■ WHAT IS BEING ASKED ■
Once the line with "für die übertragenen" is found in the entries below, print it and each following line exactly, stopping after the line with "der Umfang etwas"; print nothing else.

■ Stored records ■
☆ ☆ ☆ ☆ ☆

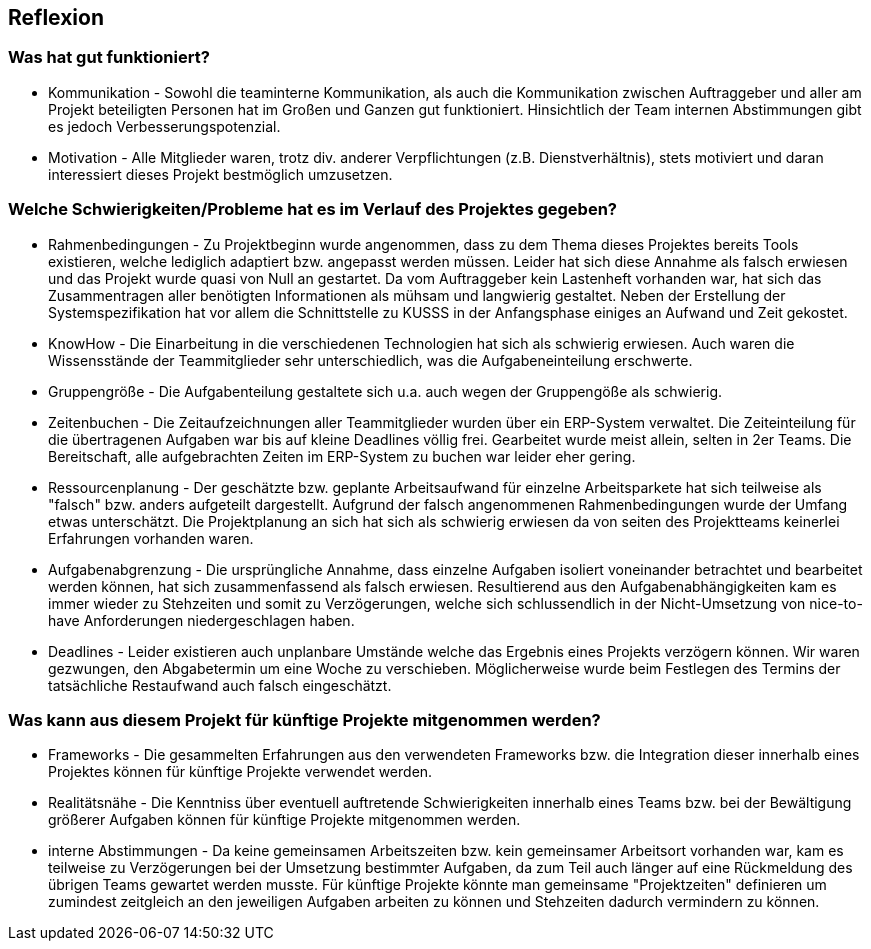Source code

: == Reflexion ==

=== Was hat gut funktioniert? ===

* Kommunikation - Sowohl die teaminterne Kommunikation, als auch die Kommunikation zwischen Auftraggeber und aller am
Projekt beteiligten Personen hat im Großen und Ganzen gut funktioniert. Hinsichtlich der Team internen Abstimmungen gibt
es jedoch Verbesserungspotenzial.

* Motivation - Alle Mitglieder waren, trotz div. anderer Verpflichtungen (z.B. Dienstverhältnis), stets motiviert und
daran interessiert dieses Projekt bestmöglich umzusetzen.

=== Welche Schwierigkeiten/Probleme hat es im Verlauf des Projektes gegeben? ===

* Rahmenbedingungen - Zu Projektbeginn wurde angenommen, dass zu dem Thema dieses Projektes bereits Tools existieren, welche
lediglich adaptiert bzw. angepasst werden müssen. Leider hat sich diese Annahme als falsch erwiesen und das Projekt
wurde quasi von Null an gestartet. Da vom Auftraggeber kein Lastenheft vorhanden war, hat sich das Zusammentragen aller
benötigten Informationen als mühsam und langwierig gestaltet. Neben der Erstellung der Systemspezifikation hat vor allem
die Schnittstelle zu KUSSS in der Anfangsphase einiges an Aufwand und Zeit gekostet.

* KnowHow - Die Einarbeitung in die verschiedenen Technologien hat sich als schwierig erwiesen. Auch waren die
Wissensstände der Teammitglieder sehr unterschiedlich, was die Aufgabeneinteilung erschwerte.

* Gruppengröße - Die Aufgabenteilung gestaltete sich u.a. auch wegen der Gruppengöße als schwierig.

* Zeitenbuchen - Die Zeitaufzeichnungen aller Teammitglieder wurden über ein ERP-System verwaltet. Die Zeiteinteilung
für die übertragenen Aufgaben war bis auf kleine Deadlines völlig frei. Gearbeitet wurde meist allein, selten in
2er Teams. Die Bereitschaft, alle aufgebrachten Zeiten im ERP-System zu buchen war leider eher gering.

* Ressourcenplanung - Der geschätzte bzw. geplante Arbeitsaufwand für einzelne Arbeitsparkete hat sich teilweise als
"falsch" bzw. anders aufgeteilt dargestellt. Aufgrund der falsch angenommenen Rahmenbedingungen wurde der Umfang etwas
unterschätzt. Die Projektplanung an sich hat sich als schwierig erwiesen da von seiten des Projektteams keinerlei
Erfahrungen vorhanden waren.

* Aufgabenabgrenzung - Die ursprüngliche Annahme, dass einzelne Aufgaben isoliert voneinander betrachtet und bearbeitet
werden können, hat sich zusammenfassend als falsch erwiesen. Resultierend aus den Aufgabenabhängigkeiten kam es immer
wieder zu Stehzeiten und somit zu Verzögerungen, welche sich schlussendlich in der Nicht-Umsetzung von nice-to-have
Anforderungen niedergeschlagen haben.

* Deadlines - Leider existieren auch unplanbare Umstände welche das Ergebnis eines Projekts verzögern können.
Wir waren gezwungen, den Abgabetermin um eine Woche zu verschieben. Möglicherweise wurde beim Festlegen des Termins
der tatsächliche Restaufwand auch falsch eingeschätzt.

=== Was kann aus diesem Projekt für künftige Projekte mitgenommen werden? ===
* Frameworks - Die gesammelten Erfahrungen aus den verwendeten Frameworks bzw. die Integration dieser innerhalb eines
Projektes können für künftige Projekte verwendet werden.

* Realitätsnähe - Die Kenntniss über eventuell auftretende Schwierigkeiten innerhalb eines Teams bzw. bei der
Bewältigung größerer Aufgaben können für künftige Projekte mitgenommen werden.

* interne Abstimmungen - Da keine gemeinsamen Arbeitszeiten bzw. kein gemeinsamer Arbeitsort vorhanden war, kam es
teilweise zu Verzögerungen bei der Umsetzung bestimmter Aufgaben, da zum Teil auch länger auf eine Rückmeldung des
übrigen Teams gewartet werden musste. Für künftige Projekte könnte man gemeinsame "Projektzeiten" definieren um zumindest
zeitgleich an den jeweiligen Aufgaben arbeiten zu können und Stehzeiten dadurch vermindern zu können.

☆ ☆ ☆ ☆ ☆

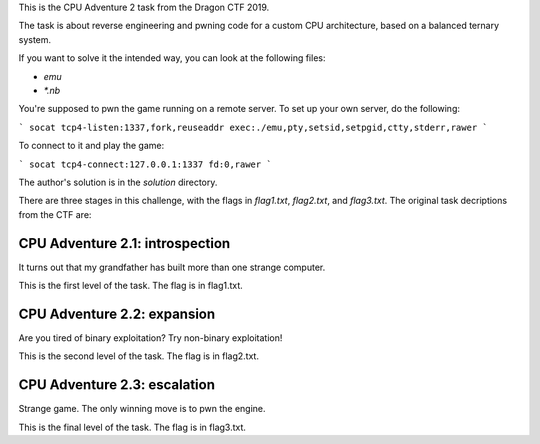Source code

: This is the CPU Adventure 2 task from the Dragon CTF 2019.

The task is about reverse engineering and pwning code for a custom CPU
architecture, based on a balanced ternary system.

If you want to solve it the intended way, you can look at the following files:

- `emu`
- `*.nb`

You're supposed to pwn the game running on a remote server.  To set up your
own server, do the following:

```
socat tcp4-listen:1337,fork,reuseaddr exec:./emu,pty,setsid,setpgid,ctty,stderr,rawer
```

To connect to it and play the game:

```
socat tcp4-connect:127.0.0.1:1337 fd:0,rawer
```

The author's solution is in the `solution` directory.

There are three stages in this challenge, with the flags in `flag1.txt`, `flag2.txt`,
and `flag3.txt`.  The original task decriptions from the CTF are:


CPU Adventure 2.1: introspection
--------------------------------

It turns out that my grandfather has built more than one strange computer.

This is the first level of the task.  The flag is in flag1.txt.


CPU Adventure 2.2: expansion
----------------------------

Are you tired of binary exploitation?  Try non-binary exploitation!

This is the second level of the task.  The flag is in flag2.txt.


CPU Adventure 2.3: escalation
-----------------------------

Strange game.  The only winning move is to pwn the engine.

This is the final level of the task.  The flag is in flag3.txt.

☆ ☆ ☆ ☆ ☆

■ RESPONSE BELOW ■
für die übertragenen Aufgaben war bis auf kleine Deadlines völlig frei. Gearbeitet wurde meist allein, selten in
2er Teams. Die Bereitschaft, alle aufgebrachten Zeiten im ERP-System zu buchen war leider eher gering.

* Ressourcenplanung - Der geschätzte bzw. geplante Arbeitsaufwand für einzelne Arbeitsparkete hat sich teilweise als
"falsch" bzw. anders aufgeteilt dargestellt. Aufgrund der falsch angenommenen Rahmenbedingungen wurde der Umfang etwas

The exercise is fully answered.